Моей тоски и спирт не заглушит!
А голос из «фиата» — боже, боже! —
Всегда звенит в ушах, твердит все то же:
«Родная, брось рыдать!
Я стану важной дамой
И буду, мама,
На всех плевать!»
Певицу не прерывали — удивительно! — царивший полумрак не побуждал публику безнаказанно сыпать остротами. Так владела ею Адель. Наконец отрезанная голова медленно и выразительно закрыла глаза и рот. Змеи на лбу встали вертикально над переносицей и застыли. Голова была мертва. И сразу зажглось электричество.
Стареющая женщина, любимица публики, стояла на эстраде и принимала аплодисменты, частью искренние, частью нарочито преувеличенные. Тем не менее искушенная опытом Адель знала, что ее выступление удачно; она сказала Эрни Радлауфу: «Номер сделан» — и выводила его раскланиваться снова и снова. Успех неизбежно выродился в бесчинство, но Адель разъяснила своему партнеру:
— Ничего, Эрни, сейчас они фиглярничают, а все же их пробрало до мозга костей…
Адель была внутренне уверена, что у слушателей, пока она пела, явилось понимание жизни, которое потом сразу исчезло.
Оглядывая все лица в зале, Адель встретила одно, совсем нежданное. Мария! Она сидела на табурете перед стойкой Нины, точно гостья, и слушала песню о своем ребенке. Кроме Нины, до сих пор ее узнала только Адель, да и та сомневалась. Она подошла к ней.
— Мария?
— А что вас удивляет? — ответила Мария. — Я не умерла. Скоро опять поступлю к вам. Пока что меня еще держат в санатории, в Груневальде{21}.
— Значит, налаживается? Очень рада!
— Они мне за все заплатят!
— У тебя в самом деле отобрали ребенка?
— Мне его скоро вернут. Разрешите еще коньяку?
— Ты пьешь теперь, Мария?
— Нет. И я не продала своего ребенка. И не станет он светской дамой, потому что он мальчик.
— Это так поется.
— Я хотела только послушать песенку и видеть ваш чудесный успех, госпожа Фукс. Поэтому я встала и оделась.
На ней был осенний выходной костюм, но сидел он мешковато: Мария похудела.
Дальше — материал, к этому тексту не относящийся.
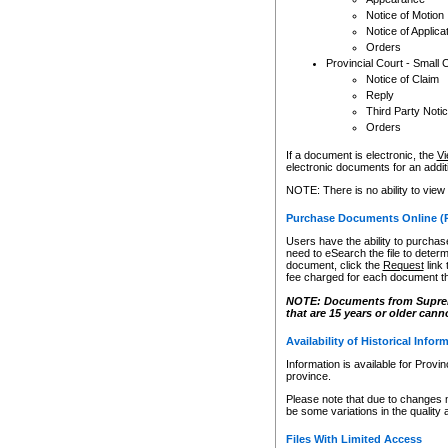
Notice of Motion
Notice of Applica
Orders
Provincial Court - Small 
Notice of Claim
Reply
Third Party Noti
Orders
If a document is electronic, the
Vi
electronic documents for an additio
NOTE: There is no ability to view
Purchase Documents Online (
Users have the ability to purchase
need to eSearch the file to determ
document, click the
Request
link
fee charged for each document th
NOTE: Documents from Supreme 
that are 15 years or older cann
Availability of Historical Infor
Information is available for Provi
province.
Please note that due to changes 
be some variations in the quality 
Files With Limited Access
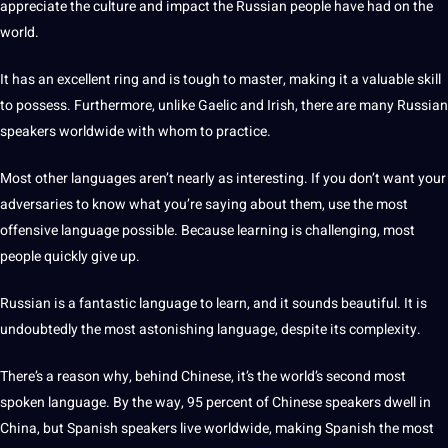
appreciate the culture and impact the Russian people have had on the
world.
It has an excellent ring and is tough to master,
making
it a valuable skill
to possess. Furthermore, unlike Gaelic and
Irish
, there are many Russian
speakers worldwide with whom to practice.
Most other languages aren’t nearly as interesting. If you don’t want your
adversaries to know what you’re saying about them, use the most
offensive language possible. Because learning is challenging, most
people quickly give up.
Russian is a fantastic language to learn, and it sounds beautiful. It is
undoubtedly the most astonishing language, despite its complexity.
There’s a reason why, behind
Chinese
, it’s the world’s second most
spoken language
. By the way, 95 percent of Chinese speakers dwell in
China
, but
Spanish
speakers live worldwide, making Spanish the most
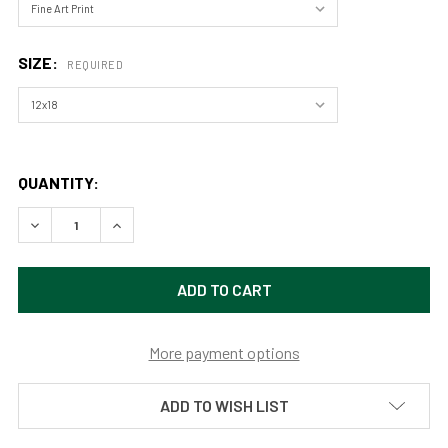
SIZE:
REQUIRED
QUANTITY:
DECREASE QUANTITY OF A WINTER WALK IN ROCKY MOUNT
INCREASE QUANTITY OF A WINTER WALK IN RO
More payment options
ADD TO WISH LIST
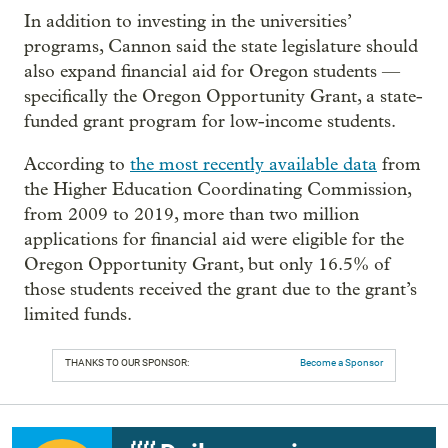
In addition to investing in the universities’
programs, Cannon said the state legislature should
also expand financial aid for Oregon students —
specifically the Oregon Opportunity Grant, a state-
funded grant program for low-income students.
According to
the most recently available data
from
the Higher Education Coordinating Commission,
from 2009 to 2019, more than two million
applications for financial aid were eligible for the
Oregon Opportunity Grant, but only 16.5% of
those students received the grant due to the grant’s
limited funds.
THANKS TO OUR SPONSOR:
Become a Sponsor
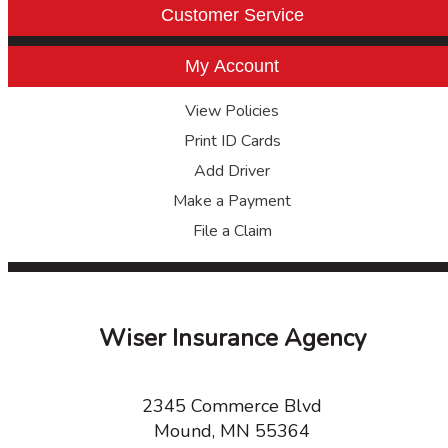
Customer Service
My Account
View Policies
Print ID Cards
Add Driver
Make a Payment
File a Claim
Wiser Insurance Agency
2345 Commerce Blvd
Mound, MN 55364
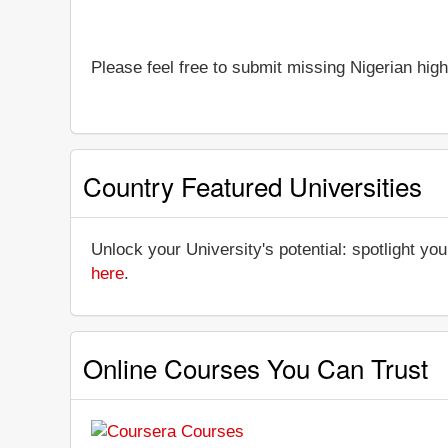
Please feel free to submit missing Nigerian high
Country Featured Universities
Unlock your University's potential: spotlight you
here
.
Online Courses You Can Trust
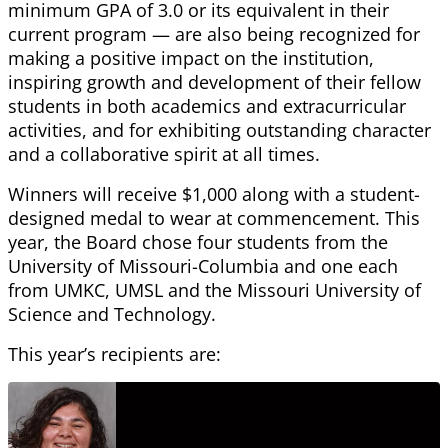
minimum GPA of 3.0 or its equivalent in their
current program — are also being recognized for
making a positive impact on the institution,
inspiring growth and development of their fellow
students in both academics and extracurricular
activities, and for exhibiting outstanding character
and a collaborative spirit at all times.
Winners will receive $1,000 along with a student-
designed medal to wear at commencement. This
year, the Board chose four students from the
University of Missouri-Columbia and one each
from UMKC, UMSL and the Missouri University of
Science and Technology.
This year’s recipients are:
У нее было теперь узкое лицо и тонкие, длинные ноги.
— Можешь остаться такой, — высказалась Адель, но при том переглянулась с Ниной.
Обеим не понравился ни внешний вид Марии, как ни была она сейчас красива, ни вся ее повадка и в особенности голос. Им оставалась неясна сущность перемены, слишком она смущала.
— Ты видела Курта?
— Кто такой Курт? Ах, да, наш Курт.
— Я думаю, он не прощает мне успеха и поэтому сегодня не показывается. Он хочет быть здесь единственным властителем. Но мы еще посмотрим! Где твой Минго?
— Минго? У нас дома.
— Дома, когда ты больна? Мальчик неправильно себя ведет. В этом отношении Курт все-таки рыцарь, не отходит от меня ни на шаг. Но он за это время навестил тебя хоть раз?
— Еще бы! — сказала Мария, но каким-то новым голосом — не возьмешь в толк.
Адель утратила всякую уверенность — Стрелять в тебя! Уж это, во всяком случае, не было сговорено между мной и… ею!
И она тут же завязала громкий разговор с гостями.
— В самом деле, — сказала Мария Нине. — Факт! Я вижу по людям, когда они должны умереть.
— Песенку ты прослушала, — ответила ей приятельница, — теперь поезжай-ка лучше в свой санаторий. Если другие тебя увидят…
Но буфетчицы были чрезвычайно заняты, и никто в зале не обращал внимания на Марию. «Может быть, из-за ее мешковатого осеннего костюма? — раздумывала Нина. — Надвинула шляпу на лоб и смотрит из-под полей лишь на коньяк, но дело не только в этом. Ни одна душа ее не узнает», — решила Нина и, охваченная страхом, крикнула рассыльному, чтобы тот нашел такси.